An internal audit reveals a potential overpayment.

  • Example: Family Medicine Practice ABC is about to become part of another organization.  As part of the due diligence process, an internal audit of coding and billing practices was performed.  During the audit it was found that the services provided by a recently hired nurse practitioner were being billed under the “incident to” concept, even though there was not a physician on site at the office when these services were provided.  The nurse practitioner had not yet been enrolled with Medicare as part of the group.

    Solution: The practice should go back through all the billings for those services and make a voluntary refund, using the Non-MSP Voluntary Checks form provided by the Medicare MAC, checking “Voluntary Refund” as the reason for refund and “Billed in Error” as the reason for the claim adjustment. 

 

A provider or supplier experiences an increase in revenue without explanation.

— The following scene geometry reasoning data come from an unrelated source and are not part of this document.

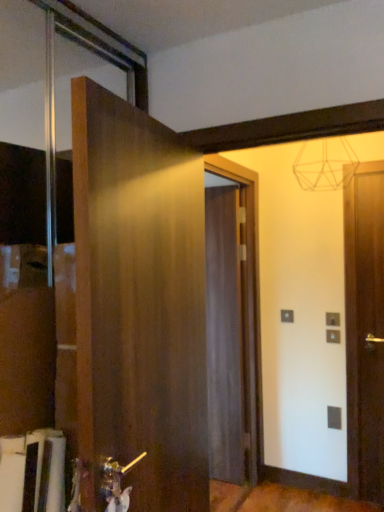
At what (x,y) coordinates should I click in order to perform the action: click on wooden door at left, positioned as the 1th door in front-to-back order. Please return your answer as a coordinate pair (x, y). This screenshot has height=512, width=384. Looking at the image, I should click on (140, 298).

The image size is (384, 512). Describe the element at coordinates (140, 298) in the screenshot. I see `wooden door at left, positioned as the 2th door in back-to-front order` at that location.

The image size is (384, 512). Find the location of `matte wood door at center, which is the 1th door in right-to-left order`. matte wood door at center, which is the 1th door in right-to-left order is located at coordinates (224, 335).

This screenshot has height=512, width=384. Describe the element at coordinates (224, 335) in the screenshot. I see `matte wood door at center, which is the 2th door from left to right` at that location.

What is the approximate width of matte wood door at center, the 2th door in the front-to-back sequence?

It is 5.43 inches.

This screenshot has height=512, width=384. Identify the location of wooden door at left, positioned as the 1th door in front-to-back order. (140, 298).

Between matte wood door at center, which ranks as the first door in back-to-front order, and wooden door at left, the 1th door when ordered from left to right, which one appears on the left side from the viewer's perspective?

wooden door at left, the 1th door when ordered from left to right, is more to the left.

Is matte wood door at center, which is the 1th door in right-to-left order, behind wooden door at left, positioned as the 1th door in front-to-back order?

Yes, it is behind wooden door at left, positioned as the 1th door in front-to-back order.

Considering the points (240, 389) and (84, 290), which point is in front, point (240, 389) or point (84, 290)?

Positioned in front is point (84, 290).

From the image's perspective, does matte wood door at center, which is the 2th door from left to right, appear lower than wooden door at left, positioned as the 1th door in front-to-back order?

Yes, from the image's perspective, matte wood door at center, which is the 2th door from left to right, is beneath wooden door at left, positioned as the 1th door in front-to-back order.

From a real-world perspective, is matte wood door at center, which is the 2th door from left to right, above or below wooden door at left, positioned as the 1th door in front-to-back order?

In terms of real-world spatial position, matte wood door at center, which is the 2th door from left to right, is below wooden door at left, positioned as the 1th door in front-to-back order.

Which of these two, matte wood door at center, the 2th door in the front-to-back sequence, or wooden door at left, the 1th door when ordered from left to right, is thinner?

matte wood door at center, the 2th door in the front-to-back sequence.

Is matte wood door at center, which is the 2th door from left to right, shorter than wooden door at left, the second door from the right?

In fact, matte wood door at center, which is the 2th door from left to right, may be taller than wooden door at left, the second door from the right.

Is matte wood door at center, which ranks as the first door in back-to-front order, bigger than wooden door at left, positioned as the 2th door in back-to-front order?

No.

Is matte wood door at center, which is the 2th door from left to right, located outside wooden door at left, the 1th door when ordered from left to right?

matte wood door at center, which is the 2th door from left to right, is positioned outside wooden door at left, the 1th door when ordered from left to right.

From the picture: Would you consider matte wood door at center, which is the 1th door in right-to-left order, to be distant from wooden door at left, positioned as the 1th door in front-to-back order?

Indeed, matte wood door at center, which is the 1th door in right-to-left order, is not near wooden door at left, positioned as the 1th door in front-to-back order.

Is matte wood door at center, the 2th door in the front-to-back sequence, aimed at wooden door at left, positioned as the 2th door in back-to-front order?

No, matte wood door at center, the 2th door in the front-to-back sequence, is not facing towards wooden door at left, positioned as the 2th door in back-to-front order.

The width and height of the screenshot is (384, 512). Identify the location of door that is above the matte wood door at center, which is the 2th door from left to right (from the image's perspective). (140, 298).

Based on their positions, is wooden door at left, positioned as the 1th door in front-to-back order, located to the left or right of matte wood door at center, which is the 1th door in right-to-left order?

Based on their positions, wooden door at left, positioned as the 1th door in front-to-back order, is located to the left of matte wood door at center, which is the 1th door in right-to-left order.

Is wooden door at left, positioned as the 2th door in back-to-front order, closer to camera compared to matte wood door at center, which is the 2th door from left to right?

Yes, it is.

Does point (173, 380) come behind point (210, 461)?

That is False.

From the image's perspective, would you say wooden door at left, positioned as the 1th door in front-to-back order, is positioned over matte wood door at center, which ranks as the first door in back-to-front order?

Yes, from the image's perspective, wooden door at left, positioned as the 1th door in front-to-back order, is above matte wood door at center, which ranks as the first door in back-to-front order.

From a real-world perspective, which object rests below the other?

matte wood door at center, the 2th door in the front-to-back sequence, from a real-world perspective.

In terms of width, does wooden door at left, the 1th door when ordered from left to right, look wider or thinner when compared to matte wood door at center, which is the 2th door from left to right?

In the image, wooden door at left, the 1th door when ordered from left to right, appears to be wider than matte wood door at center, which is the 2th door from left to right.

Considering the sizes of wooden door at left, the 1th door when ordered from left to right, and matte wood door at center, which is the 1th door in right-to-left order, in the image, is wooden door at left, the 1th door when ordered from left to right, taller or shorter than matte wood door at center, which is the 1th door in right-to-left order,?

wooden door at left, the 1th door when ordered from left to right, is shorter than matte wood door at center, which is the 1th door in right-to-left order.

Consider the image. Who is bigger, wooden door at left, the second door from the right, or matte wood door at center, which ranks as the first door in back-to-front order?

wooden door at left, the second door from the right, is bigger.

Is matte wood door at center, which is the 2th door from left to right, inside wooden door at left, positioned as the 1th door in front-to-back order?

No, matte wood door at center, which is the 2th door from left to right, is located outside of wooden door at left, positioned as the 1th door in front-to-back order.

Can you see wooden door at left, the second door from the right, touching matte wood door at center, which is the 1th door in right-to-left order?

wooden door at left, the second door from the right, and matte wood door at center, which is the 1th door in right-to-left order, are not in contact.

Is wooden door at left, positioned as the 1th door in front-to-back order, positioned with its back to matte wood door at center, which ranks as the first door in back-to-front order?

wooden door at left, positioned as the 1th door in front-to-back order, does not have its back to matte wood door at center, which ranks as the first door in back-to-front order.

How different are the orientations of wooden door at left, positioned as the 1th door in front-to-back order, and matte wood door at center, which is the 2th door from left to right, in degrees?

The angular difference between wooden door at left, positioned as the 1th door in front-to-back order, and matte wood door at center, which is the 2th door from left to right, is 95.6 degrees.

Identify the location of door located below the wooden door at left, positioned as the 1th door in front-to-back order (from the image's perspective). (224, 335).

Where is `door in front of the matte wood door at center, which is the 1th door in right-to-left order`? door in front of the matte wood door at center, which is the 1th door in right-to-left order is located at coordinates (140, 298).

I want to click on door below the wooden door at left, positioned as the 2th door in back-to-front order (from the image's perspective), so click(224, 335).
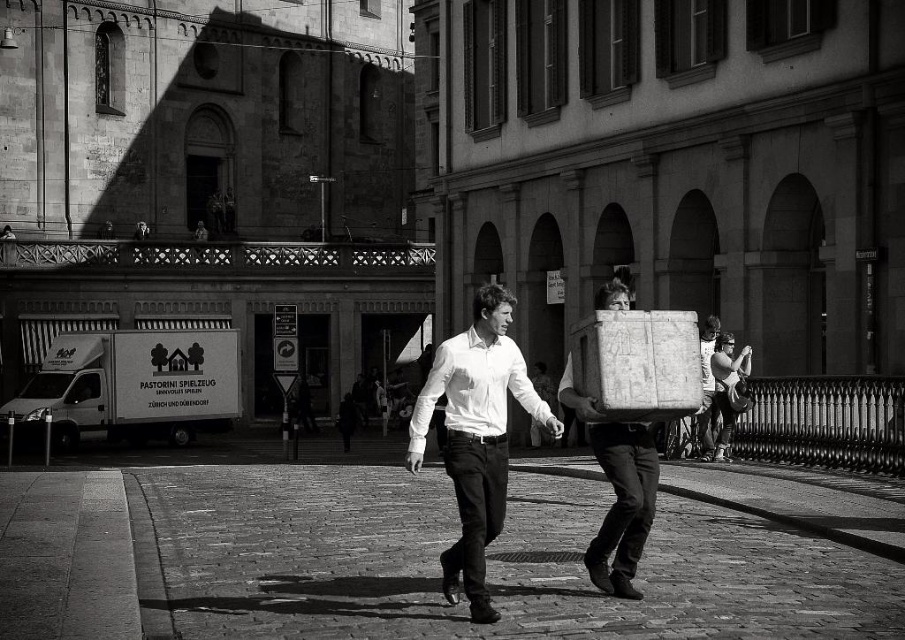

  • Example: The billing agency performing billing services for a large medical foundation noted that over a calendar quarter, one of the physician’s charges and subsequent payments had increased dramatically, while no other provider had accumulated such an increase during that time.  Doing a production by CPT code report, it was then noted that the particular provider in question had increased his production by providing significantly more CPT code 99215 services for the quarter being reviewed. In an interview with the provider, he explained that he was dissatisfied with the payment he was receiving and decided to bill all his office visit services at a much higher level to improve payment.

    Solution: The billing agency should produce a report of all E/M services provided by the physician during the quarter.  An external audit should be done to verify documentation support for each level of service. Then, the billing agency should reconcile each account to meet the appropriate level of service as supported by the physician documentation.

    The organization should make a full voluntary disclosure of all services coded in error.If the error occurred recently, the practice can decide to have all incorrect CPT codes be denied in full and then resubmit new claims if they are still within a timely filing period.

Several options are available to deal with overpayments, but be consistent.  An organized procedure, backed by a written policy and ongoing supervision, will keep the process on track. Most practice management systems can produce an aged trial balance report on accounts with credit balances, both as a routine report and on demand. Smaller practices should check these reports at least monthly; larger operations should check weekly. Be sure your billing staff members understand this process is a priority for them. They are trained to bring money in, so you must reassure them that this is an essential part of their job. Just as importantly, they should be looking at explanations of benefits (EOBs) in detail, watching for inappropriate or questionable payments. Medicare’s enforcement of the recently released final rule makes this an issue of urgency for all practices.

 

 


DISCLAIMER
The articles provided in Practice Management News are general. They do not constitute legal, practice management or coding advice in any particular factual situation or create at attorney-client relationship. Consult your attorney or other professional for advice in your particular situation.